Energy speculation bill fails to advance
The Senate failed to advance legislation targeting oil speculators after Republicans and Democrats remained at an impasse on adding an expansion of offshore drilling to the bill.
The chamber voted 50-43 — well short of the 60 votes needed to limit debate on the measure that would have addressed manipulation in the oil futures markets, primarily by adding more regulators at the Commodity Futures Trading Commission. Democrats had said the bill was the logical first step towards solving high gas prices since speculation was a large part of the problem.
{mosads}GOP senators wanted to add language that would expand offshore drilling and pledged to block floor action unless they received a chance to amend the Democratic bill. Democratic leaders said they wanted to limit amendments for practical reasons — the chamber expects to adjourn in August — and because Republicans’ real goal was to protect oil companies.
“Let’s strip it all away and say what this is about: They believe they have a winning hand,” said Majority Whip Dick Durbin (D-Ill.). “They believe ‘Drill now’ is the winning message to take into November.

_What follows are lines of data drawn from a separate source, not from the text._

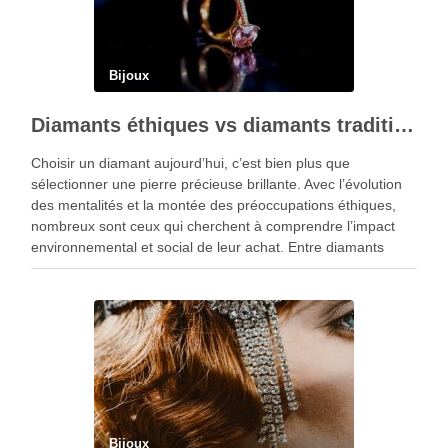
Bijoux
Diamants éthiques vs diamants traditionnels : guide d’achat responsable
Choisir un diamant aujourd’hui, c’est bien plus que
sélectionner une pierre précieuse brillante. Avec l’évolution
des mentalités et la montée des préoccupations éthiques,
nombreux sont ceux qui cherchent à comprendre l’impact
environnemental et social de leur achat. Entre diamants
traditionnels issus des mines et alternatives comme
les diamants synthétiques, il devient essentiel de faire le
point pour …
Bijoux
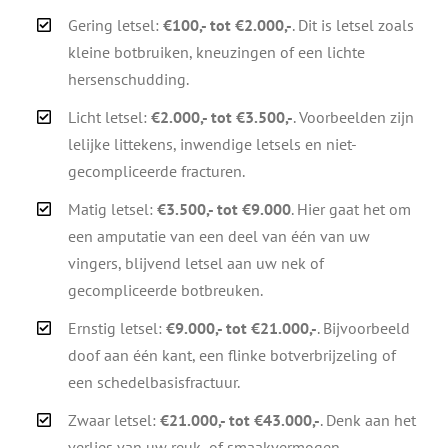
Gering letsel:
€100,- tot €2.000,-
. Dit is letsel zoals
kleine botbruiken, kneuzingen of een lichte
hersenschudding.
Licht letsel:
€2.000,- tot €3.500,-
. Voorbeelden zijn
lelijke littekens, inwendige letsels en niet-
gecompliceerde fracturen.
Matig letsel:
€3.500,- tot €9.000
. Hier gaat het om
een amputatie van een deel van één van uw
vingers, blijvend letsel aan uw nek of
gecompliceerde botbreuken.
Ernstig letsel:
€9.000,- tot €21.000,-
. Bijvoorbeeld
doof aan één kant, een flinke botverbrijzeling of
een schedelbasisfractuur.
Zwaar letsel:
€21.000,- tot €43.000,-
. Denk aan het
verlies van uw reuk- of smaakvermogen,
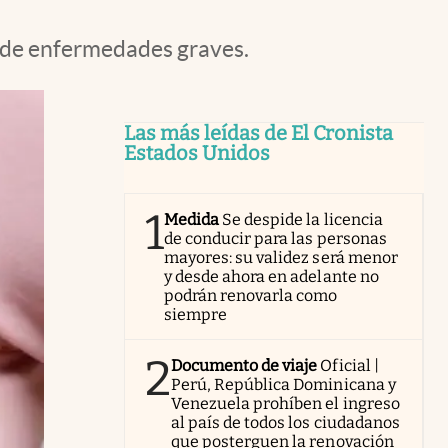
a de enfermedades graves.
Las más leídas de El Cronista
Estados Unidos
1
Medida
Se despide la licencia
de conducir para las personas
mayores: su validez será menor
y desde ahora en adelante no
podrán renovarla como
siempre
2
Documento de viaje
Oficial |
Perú, República Dominicana y
Venezuela prohíben el ingreso
al país de todos los ciudadanos
que posterguen la renovación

They want that message to continue to be hammered away… Of course, at the end of the day, nothing happens under that strategy.”
Durbin said there remains only faint hope for a breakthrough deal in the Senate’s last week before lawmakers adjourn for August.

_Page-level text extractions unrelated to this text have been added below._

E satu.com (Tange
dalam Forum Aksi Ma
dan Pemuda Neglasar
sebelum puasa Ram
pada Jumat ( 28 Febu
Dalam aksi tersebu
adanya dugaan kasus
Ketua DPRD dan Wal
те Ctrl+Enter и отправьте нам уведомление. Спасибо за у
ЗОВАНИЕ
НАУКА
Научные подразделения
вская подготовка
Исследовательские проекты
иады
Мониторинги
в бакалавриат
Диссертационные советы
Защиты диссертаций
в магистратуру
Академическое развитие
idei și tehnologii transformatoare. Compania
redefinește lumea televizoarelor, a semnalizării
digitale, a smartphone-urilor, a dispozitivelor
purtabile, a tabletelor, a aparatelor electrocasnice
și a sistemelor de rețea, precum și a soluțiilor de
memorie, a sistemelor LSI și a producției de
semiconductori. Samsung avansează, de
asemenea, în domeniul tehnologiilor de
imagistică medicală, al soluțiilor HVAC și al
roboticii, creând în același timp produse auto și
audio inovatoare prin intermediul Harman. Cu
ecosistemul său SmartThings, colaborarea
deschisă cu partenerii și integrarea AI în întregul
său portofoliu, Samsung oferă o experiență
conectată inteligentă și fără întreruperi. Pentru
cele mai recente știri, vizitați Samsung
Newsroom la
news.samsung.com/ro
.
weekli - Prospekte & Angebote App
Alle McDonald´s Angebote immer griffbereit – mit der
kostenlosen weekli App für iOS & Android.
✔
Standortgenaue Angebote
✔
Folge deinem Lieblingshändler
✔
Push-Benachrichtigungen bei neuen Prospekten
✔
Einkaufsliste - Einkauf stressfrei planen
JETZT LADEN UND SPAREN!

“There’s always a chance, but it hasn’t been very encouraging,” Durbin said. “We couldn’t even get a deal on votes this weekend.”
GOP leaders have pledged to block movement onto any other issues besides energy.
“The Republicans just voted to stay on $4 gasoline until we come up with a solution,” said Senate Republican Conference Chairman Lamar Alexander (R-Tenn.) “The point is to try to stay on it and see if we can make some substantial progress on finding more oil and gas and using less oil and gas, which is the way you lower price if you believe in the law of supply and demand.”
The chamber is expected to be in session Saturday for a final vote on housing legislation, followed by an attempt to move to low-income heating assistance legislation. The housing bill is expected to pass — the White House has reversed itself to support it — but progress on anything else is uncertain.
Democrats had privately expected Friday’s cloture vote to fail, setting up a natural political path to blame Republicans for blocking a potential partial solution to the gas-cost crisis.